Extrait du texte:

++++

Article paru dans L’Internationale, n° 20, mars 1964, p. 6
Nous allons montrer dans une série d’articles les problèmes et la dynamique du mouvement des Noirs aux U.S.A., ce que D. Guérin nomme, dans son dernier ouvrage « La décolonisation des Noirs américains ». Un article de ce journal (1) avait déjà tracé un tableau général de la situation. Ici nous allons approfondir les problèmes dégagés par l’analyse d’un certain nombre d’ouvrages récents consacrés aux différents mouvements noirs.
Pour l’analyse globale et détaillée d’un point de vue marxiste-révolutionnaire, il faut se référer au texte « Freedom Now » résolution adoptée par le S.W.P. (2). Quelques citations permettent de rappeler les caractéristiques de la situation et de la lutte des Noirs.
« La lutte des Noirs est la lutte d’une minorité opprimée pour les droits démocratiques pour l’égalité. Mais puisque la classe capitaliste américaine ne veut pas accorder l’égalité, elle tend à se transformer en une lutte plus large pour l’abolition du capitalisme, pour le socialisme. Sous la bannière des droits démocratiques, les Noirs apprennent à rejeter les mythes du capitalisme démocratique américain, et par leurs propres expériences dans la lutte pour la démocratie, ils arrivent à des conclusions profondément radicales, dépassant souvent d’autres secteurs des forces potentiellement anti-capitalistes. »
• DIEU BLANC ET DIEU NOIR
« En l’absence d’un mouvement ouvrier révolutionnaire ou d’une avant-garde socialiste puissante, le radicalisme des masses des ghettos du nord passe par la voie de la conscience de race, rejetant la société des Etats-Unis comme le monde des blancs. »
« Dans ces conditions, le nationalisme noir est un grand moyen « d’identification de soi », une méthode permettant à une minorité opprimée de se différencier de ses oppresseurs, de s’unir idéologiquement et organisationnellement pour se libérer de l’oppression. »
Cette quête de soi, la naissance d’une conscience noire est exposée d’une manière très littéraire dans un des derniers ouvrages de l’écrivain noir James Baldwin. Celui-ci a pris une large part au mouvement intégrationniste de l’an dernier. « La prochaine fois, le feu » (3) se fonde essentiellement sur une réflexion morale. Que devient un Noir dans un monde de Blancs fait pour et par des Blancs ?
Baldwin nous montre bien qu’exception (dès sa jeunesse il prêcha dans une église au lieu de venir grossir le lumpen prolétariat de Harlem), en fait il lui était difficile de ne pas s’apercevoir du rideau que plaçait la religion entre les rapports sociaux.
« Mais — et cela malgré moi, je le sentais même alors, il y a si longtemps, sur le sol immense de cette église, Dieu est blanc. Et si son amour était si grand et s’il aimait tous ses enfants, pourquoi alors nous les Noirs avions-nous été rejetés si loin, si loin ? Pourquoi ? »
Et cette contradiction qui devient personnelle comme le montre la citation qui suit est en fait celle de tous et elle permet une prise de conscience des Noirs de leur situation d’opprimés racialement et socialement. L’Eglise catholique ne camoufle plus cela, au contraire par l’identité des Eglises noires et blanches, par le fait que le même Dieu des Eglises n’est en réalité pas le même pour les Noirs et les Blancs, cette église devient un catalyseur des consciences noires.

++++

Données fournies:

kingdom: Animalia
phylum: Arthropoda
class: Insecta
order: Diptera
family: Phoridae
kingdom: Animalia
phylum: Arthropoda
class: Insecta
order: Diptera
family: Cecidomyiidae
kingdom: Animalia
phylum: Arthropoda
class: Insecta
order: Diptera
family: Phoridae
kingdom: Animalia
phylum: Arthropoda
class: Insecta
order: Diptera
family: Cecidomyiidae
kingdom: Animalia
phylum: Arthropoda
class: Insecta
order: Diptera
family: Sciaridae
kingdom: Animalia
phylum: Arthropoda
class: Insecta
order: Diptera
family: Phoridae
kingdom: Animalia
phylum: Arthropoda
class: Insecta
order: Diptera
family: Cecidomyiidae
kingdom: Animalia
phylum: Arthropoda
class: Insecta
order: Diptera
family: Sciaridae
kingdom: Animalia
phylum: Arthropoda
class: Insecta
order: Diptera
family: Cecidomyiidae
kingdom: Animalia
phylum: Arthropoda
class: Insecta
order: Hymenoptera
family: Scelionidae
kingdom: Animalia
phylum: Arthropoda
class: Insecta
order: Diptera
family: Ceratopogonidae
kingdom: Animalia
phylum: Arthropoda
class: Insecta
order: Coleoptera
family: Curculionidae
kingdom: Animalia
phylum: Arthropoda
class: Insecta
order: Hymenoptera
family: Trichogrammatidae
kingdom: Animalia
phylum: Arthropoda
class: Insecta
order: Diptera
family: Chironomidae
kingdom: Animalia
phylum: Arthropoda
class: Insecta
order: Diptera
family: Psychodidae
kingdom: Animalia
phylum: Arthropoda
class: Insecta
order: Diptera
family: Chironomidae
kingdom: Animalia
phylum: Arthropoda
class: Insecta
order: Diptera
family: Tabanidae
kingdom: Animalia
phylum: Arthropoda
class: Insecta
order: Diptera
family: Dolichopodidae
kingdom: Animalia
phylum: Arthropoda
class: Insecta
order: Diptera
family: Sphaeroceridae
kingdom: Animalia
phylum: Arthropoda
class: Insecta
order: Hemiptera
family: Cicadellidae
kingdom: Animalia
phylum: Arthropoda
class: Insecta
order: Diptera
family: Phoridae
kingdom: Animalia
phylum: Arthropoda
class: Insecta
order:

++++

Consignes à suivre:
1 > D'après l'article sur le mouvement des Noirs aux États-Unis, quel ouvrage de James Baldwin y est présenté ?
2 > Recopiez mot pour mot le passage de l'article sur le mouvement des Noirs aux États-Unis allant de « Article paru dans » jusqu'à « différents mouvements noirs. » inclus.
3 > Poursuivez l'article sur le mouvement des Noirs aux États-Unis à partir de sa dernière phrase.
Le matériel fourni n'est pas nécessaire pour la suite.

Réponses par consigne:
1 > Il s'agit de « La prochaine fois, le feu ».

2 >
Article paru dans L’Internationale, n° 20, mars 1964, p. 6
Nous allons montrer dans une série d’articles les problèmes et la dynamique du mouvement des Noirs aux U.S.A., ce que D. Guérin nomme, dans son dernier ouvrage « La décolonisation des Noirs américains ». Un article de ce journal (1) avait déjà tracé un tableau général de la situation. Ici nous allons approfondir les problèmes dégagés par l’analyse d’un certain nombre d’ouvrages récents consacrés aux différents mouvements noirs.

3 >
« Et le sang de l’Agneau ne m’avait en rien purifié. J’étais tout aussi noir qu’au jour de ma naissance. C’est pourquoi, lorsque je me trouvais face à face avec des fidèles, je n’avais maintenant pas trop de toutes mes forces pour ne pas bégayer, ne pas jurer, ne pas leur dire de jeter leurs bibles, se relever, rentrer chez eux et organiser par exemple une grève des loyers. »
L’idée de révolte que décrit Baldwin (qui abandonne en fait très vite la religion) est d’abord de nature religieuse. Mais son intérêt est grand car cela est effectivement vrai : il n’y a pas encore de partis politiques noirs aux U.S.A. Et tous les mouvements sont fortement imprégnés d’idéologie religieuse. La réalisation dans les faits de celte opposition est le Dieu noir des musulmans noirs qui en tant que Dieu des noirs s’oppose au Dieu des blancs.
• LES BLACK MUSLIMS LIBÈRENT LES NOIRS
La deuxième partie de l’essai de Baldwin leur est consacrée. Au début il leur est très opposé à cause de leur violence mais son attitude change (et ce changement peut devenir collectif) pour deux raisons. L’attitude de la police lorsqu’il y a des meetings des Blacks Muslims en fut une.
« Ces policiers-ci ne faisaient rien. Manifestement ce n’était pas parce qu’ils avaient été gagnés par des sentiments humanitaires mais parce qu’ils avaient reçu des instructions et parce qu’ils avaient peur. »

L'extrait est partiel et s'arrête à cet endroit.